### Belge alıntısı

AK PARTİ’DE MUAMMA BİR CİNAYET!? (2)

Evet, sevgili okurlar.

Dünkü yazımda da ifade ettiğim gibi siyaset arenasında gizlenen kimlikler, kesinlikle zarar vermekten başka bir şey değildir.

Zira siyaset demek, çok yüzlü politik oyunları sergilemek demek değildir.

Çünkü,

Siyaset ve siyasiler halkın iradesini temsilen yola çıkıp, şeffaf olmaları lazım.

Halka mutlak bir hareketle hizmet etmeleri gerekir.

O nedenle;

Kendi siyasi çıkarını ön planda tutan hiçbir siyaset veya siyasetçi kendi partisine yararlı olamadığı gibi seçmenlerine ve ülke bütünlüğüne de yarar getirmez.

Onun için gâh orada, gâh burada.

Hani diyorlar ya “Nerede akşam, orada sabah” misali.

Çıkar için nerede fırsat yakalarsa orada görünür.

Ama zarar gören de halk ve halkı temsilen yola çıkan parti, ister iktidar olsun, ister muhalefet olsun.

Dünkü yazımın son bölümünde demiştim ki;

“Yöremizde ve ilimizdeki AK Partinin bünyesinde kimliklerini gizleyen çıkarcı bir grup insan maalesef partiyi bir yerlere getirme yerine, çok geri planlara bıraktırma tehlikesiyle karşı karşıya bırakmaktadırlar”

* * *

Bakınız, bir haftadan beri belirsizlikler içerisinde sürdürülen Umut Aydın’ın cinayet olayı aradan yedi sekiz gün geçtiği halde, hiçbir ümit belirtileri yoktur.

Ailesi özellikle maktulün, bağrı yanık iki tane kız kardeşi figan ve ağlamaları yürekleri dağlıyor.

Ama ısrarla diyorlar ki;

“Kardeşimizi öldürenler, cinayeti işleyen katiller partinin içerisindedirler.

Kardeşimiz bazı kirli oyunları öğrenmiş ama korkusundan saklı tutmuş, fakat Başbakanın gelişiyle deşifre edebilecek düşüncesiyle ortadan kaldırarak yok etmişlerdir.”

Bu ifade Türkiye kamuoyu için, dünya kamuoyu için ve insanlık hukuku için çağımızdaki hukuk literatüründe çok anlamlı ve kapsamlıdır.

Birilerinin kimliklerini açığa vurmamak için büyük tehdit gören Umut Aydın ve ailesi neticede ağır fatura ödemiştir.

### Görevler
**A)** Belge alıntısına göre, kendi siyasi çıkarını ön planda tutan siyasetin veya siyasetçinin yarar getirmediği tarafları eksiksiz listeleyin.
**B)** Kayıtlarda "kern" dizesini içeren her satırı gösterin. Büyük ve küçük harf ayrımı dikkate alınmalıdır.

### Listelenen kayıtlar
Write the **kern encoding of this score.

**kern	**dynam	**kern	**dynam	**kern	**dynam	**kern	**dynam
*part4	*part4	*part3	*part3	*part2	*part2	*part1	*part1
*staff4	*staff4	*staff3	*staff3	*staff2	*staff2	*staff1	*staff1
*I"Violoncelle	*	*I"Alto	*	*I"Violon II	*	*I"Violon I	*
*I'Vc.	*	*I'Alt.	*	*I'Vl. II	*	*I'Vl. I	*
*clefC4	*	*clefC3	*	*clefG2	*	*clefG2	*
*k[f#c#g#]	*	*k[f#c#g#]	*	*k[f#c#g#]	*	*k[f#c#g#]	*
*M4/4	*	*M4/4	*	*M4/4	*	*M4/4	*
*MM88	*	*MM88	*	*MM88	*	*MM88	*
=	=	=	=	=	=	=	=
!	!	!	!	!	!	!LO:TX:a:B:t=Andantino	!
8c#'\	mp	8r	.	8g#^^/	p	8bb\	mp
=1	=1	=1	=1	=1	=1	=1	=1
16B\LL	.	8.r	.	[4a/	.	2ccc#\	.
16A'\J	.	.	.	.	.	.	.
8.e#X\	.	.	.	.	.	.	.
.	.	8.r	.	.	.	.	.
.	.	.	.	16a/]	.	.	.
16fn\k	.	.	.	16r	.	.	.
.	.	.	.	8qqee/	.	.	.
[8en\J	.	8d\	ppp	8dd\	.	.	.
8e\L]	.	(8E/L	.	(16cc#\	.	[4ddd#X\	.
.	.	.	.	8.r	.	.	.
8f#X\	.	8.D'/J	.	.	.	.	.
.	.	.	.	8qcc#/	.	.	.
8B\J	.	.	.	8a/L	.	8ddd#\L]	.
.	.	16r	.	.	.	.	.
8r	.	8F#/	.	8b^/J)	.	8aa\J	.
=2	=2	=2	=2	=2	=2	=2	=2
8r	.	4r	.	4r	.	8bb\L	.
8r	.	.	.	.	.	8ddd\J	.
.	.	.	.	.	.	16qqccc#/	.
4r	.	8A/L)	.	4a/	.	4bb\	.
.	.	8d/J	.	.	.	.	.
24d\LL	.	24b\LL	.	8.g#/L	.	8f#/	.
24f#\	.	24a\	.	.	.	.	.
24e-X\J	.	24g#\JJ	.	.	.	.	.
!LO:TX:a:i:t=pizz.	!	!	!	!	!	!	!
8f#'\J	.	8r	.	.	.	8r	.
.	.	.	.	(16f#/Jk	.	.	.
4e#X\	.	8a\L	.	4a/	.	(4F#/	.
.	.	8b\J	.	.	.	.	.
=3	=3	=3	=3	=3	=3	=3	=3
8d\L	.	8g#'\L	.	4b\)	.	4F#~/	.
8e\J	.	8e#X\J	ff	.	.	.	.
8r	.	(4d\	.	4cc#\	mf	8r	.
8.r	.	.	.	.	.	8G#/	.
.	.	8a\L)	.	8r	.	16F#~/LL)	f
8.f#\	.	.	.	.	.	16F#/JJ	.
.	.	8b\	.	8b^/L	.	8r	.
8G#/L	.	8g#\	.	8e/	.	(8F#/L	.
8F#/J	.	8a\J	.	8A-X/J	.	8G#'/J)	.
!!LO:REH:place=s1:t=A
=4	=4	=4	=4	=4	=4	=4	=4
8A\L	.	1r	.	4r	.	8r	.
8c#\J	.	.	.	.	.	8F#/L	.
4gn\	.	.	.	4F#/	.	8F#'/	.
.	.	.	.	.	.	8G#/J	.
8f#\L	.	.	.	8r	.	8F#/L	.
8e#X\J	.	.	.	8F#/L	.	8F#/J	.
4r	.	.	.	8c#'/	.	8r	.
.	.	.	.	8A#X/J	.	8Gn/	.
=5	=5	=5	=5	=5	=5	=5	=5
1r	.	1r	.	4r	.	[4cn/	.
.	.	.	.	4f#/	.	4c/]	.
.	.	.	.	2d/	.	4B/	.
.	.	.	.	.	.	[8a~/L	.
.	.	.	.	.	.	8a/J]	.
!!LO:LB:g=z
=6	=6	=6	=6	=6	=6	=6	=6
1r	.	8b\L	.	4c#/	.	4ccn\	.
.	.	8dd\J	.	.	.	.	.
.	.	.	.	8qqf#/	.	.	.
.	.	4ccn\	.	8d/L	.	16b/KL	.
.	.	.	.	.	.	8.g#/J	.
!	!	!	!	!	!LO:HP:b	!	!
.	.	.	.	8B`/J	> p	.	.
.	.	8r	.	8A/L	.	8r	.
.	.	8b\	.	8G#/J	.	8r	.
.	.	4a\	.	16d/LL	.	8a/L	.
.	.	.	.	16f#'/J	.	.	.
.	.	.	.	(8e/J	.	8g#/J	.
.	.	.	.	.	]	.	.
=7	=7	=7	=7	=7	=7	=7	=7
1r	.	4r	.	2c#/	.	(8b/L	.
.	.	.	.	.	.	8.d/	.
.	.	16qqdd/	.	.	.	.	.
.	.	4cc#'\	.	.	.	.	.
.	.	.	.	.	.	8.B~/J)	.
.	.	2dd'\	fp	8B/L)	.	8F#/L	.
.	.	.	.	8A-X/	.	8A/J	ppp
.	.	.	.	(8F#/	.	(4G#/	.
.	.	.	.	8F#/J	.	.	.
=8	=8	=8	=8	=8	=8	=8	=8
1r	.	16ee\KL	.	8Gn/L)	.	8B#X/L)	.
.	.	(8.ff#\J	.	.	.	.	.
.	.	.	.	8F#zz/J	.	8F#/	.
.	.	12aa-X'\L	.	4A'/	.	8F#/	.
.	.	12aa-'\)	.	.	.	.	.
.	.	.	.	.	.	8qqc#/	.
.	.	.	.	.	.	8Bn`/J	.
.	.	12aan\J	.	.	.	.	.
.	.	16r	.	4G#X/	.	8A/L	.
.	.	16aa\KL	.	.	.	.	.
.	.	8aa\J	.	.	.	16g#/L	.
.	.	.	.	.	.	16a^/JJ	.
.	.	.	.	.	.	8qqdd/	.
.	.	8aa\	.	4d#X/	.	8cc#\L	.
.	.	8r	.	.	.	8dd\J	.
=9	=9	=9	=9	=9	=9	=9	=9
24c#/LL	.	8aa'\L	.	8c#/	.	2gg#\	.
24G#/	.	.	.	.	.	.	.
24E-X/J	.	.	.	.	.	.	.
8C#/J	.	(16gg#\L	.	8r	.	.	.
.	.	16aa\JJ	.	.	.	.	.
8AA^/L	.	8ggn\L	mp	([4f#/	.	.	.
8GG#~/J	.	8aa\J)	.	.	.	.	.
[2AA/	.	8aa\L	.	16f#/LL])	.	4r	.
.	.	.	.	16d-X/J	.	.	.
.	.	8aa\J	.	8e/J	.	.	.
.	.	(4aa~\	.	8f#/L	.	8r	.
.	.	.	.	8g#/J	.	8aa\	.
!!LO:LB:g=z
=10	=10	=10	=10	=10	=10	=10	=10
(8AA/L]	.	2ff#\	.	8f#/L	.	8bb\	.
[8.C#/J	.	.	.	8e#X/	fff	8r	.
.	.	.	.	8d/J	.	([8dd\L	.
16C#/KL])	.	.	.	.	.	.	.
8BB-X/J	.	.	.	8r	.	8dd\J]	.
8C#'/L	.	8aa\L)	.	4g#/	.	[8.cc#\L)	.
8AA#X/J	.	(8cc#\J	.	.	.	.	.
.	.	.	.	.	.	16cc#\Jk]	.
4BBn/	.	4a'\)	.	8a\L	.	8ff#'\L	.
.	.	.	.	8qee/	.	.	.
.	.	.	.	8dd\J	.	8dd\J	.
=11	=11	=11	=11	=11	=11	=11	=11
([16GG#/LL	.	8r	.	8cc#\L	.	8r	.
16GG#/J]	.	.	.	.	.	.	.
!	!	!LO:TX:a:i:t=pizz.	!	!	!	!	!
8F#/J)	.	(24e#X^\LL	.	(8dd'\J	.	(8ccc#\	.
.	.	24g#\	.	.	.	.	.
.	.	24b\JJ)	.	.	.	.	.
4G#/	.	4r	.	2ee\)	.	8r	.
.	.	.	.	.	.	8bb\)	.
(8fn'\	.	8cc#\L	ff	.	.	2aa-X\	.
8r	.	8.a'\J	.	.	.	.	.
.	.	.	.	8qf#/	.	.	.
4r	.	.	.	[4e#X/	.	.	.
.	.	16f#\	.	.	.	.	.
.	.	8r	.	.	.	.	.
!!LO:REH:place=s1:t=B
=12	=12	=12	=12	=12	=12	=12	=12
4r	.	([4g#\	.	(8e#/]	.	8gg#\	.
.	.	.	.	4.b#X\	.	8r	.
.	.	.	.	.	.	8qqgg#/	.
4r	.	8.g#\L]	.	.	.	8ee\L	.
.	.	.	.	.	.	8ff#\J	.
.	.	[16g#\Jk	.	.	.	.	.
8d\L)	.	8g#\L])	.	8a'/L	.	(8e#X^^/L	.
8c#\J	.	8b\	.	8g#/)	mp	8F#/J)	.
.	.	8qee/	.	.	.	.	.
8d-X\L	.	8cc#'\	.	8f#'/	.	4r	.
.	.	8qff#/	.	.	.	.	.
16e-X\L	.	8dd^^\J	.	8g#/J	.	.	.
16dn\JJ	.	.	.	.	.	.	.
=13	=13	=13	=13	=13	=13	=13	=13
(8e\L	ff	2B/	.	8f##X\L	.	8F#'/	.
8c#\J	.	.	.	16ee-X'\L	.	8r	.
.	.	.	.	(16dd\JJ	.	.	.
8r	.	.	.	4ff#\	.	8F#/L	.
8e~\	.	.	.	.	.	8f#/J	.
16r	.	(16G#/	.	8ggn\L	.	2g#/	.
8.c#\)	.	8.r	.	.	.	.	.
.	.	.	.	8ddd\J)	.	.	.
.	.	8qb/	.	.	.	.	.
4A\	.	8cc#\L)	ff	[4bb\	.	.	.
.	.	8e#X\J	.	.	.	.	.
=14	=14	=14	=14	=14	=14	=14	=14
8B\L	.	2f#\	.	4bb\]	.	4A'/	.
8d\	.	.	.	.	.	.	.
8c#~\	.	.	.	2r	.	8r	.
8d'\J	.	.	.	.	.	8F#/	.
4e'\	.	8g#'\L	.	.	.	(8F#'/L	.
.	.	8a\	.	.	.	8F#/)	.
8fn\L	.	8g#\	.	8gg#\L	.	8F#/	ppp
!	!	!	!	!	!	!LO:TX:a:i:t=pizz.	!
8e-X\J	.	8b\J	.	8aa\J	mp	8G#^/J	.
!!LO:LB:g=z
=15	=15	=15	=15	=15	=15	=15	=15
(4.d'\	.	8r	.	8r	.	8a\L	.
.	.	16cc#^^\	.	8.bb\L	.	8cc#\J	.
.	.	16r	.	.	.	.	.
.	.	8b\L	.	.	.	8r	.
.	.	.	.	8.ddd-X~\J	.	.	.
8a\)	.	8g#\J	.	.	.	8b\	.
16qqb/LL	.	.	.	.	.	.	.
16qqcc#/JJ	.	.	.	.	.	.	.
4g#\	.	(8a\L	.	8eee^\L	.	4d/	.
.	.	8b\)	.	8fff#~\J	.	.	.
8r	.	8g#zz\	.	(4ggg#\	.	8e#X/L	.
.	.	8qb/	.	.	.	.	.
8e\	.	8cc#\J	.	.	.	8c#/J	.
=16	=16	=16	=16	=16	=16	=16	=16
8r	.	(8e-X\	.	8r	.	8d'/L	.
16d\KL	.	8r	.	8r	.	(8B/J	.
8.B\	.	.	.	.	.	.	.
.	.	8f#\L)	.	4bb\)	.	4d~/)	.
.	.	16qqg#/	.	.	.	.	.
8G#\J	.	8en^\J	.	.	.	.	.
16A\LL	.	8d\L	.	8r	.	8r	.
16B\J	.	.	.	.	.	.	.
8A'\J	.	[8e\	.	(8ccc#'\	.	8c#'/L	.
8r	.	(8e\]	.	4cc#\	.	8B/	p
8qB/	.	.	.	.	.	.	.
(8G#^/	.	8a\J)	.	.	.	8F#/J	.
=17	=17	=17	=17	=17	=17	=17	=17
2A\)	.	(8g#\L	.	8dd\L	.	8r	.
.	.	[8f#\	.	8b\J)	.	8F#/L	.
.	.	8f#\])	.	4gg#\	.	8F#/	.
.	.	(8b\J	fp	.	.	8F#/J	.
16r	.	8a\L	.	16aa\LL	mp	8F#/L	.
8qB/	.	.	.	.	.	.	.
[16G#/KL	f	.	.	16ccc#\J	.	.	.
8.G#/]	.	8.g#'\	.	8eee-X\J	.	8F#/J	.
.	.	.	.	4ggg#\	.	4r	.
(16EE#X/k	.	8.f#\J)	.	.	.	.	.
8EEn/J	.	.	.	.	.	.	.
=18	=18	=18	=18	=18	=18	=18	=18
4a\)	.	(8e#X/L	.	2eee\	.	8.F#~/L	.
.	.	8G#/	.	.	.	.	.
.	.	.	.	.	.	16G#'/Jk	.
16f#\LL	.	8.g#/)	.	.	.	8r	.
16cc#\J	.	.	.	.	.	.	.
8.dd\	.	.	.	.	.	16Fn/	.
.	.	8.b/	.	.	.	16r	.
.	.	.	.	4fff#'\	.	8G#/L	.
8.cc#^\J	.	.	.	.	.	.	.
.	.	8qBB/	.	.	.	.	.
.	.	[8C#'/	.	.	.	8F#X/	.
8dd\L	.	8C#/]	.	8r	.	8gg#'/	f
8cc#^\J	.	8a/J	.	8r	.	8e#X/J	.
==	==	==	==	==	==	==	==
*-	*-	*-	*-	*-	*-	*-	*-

### Nihai sonuçlar
**A)**
- Kendi partisi
- Seçmenleri
- Ülke bütünlüğü

**B)**
Write the **kern encoding of this score.
**kern	**dynam	**kern	**dynam	**kern	**dynam	**kern	**dynam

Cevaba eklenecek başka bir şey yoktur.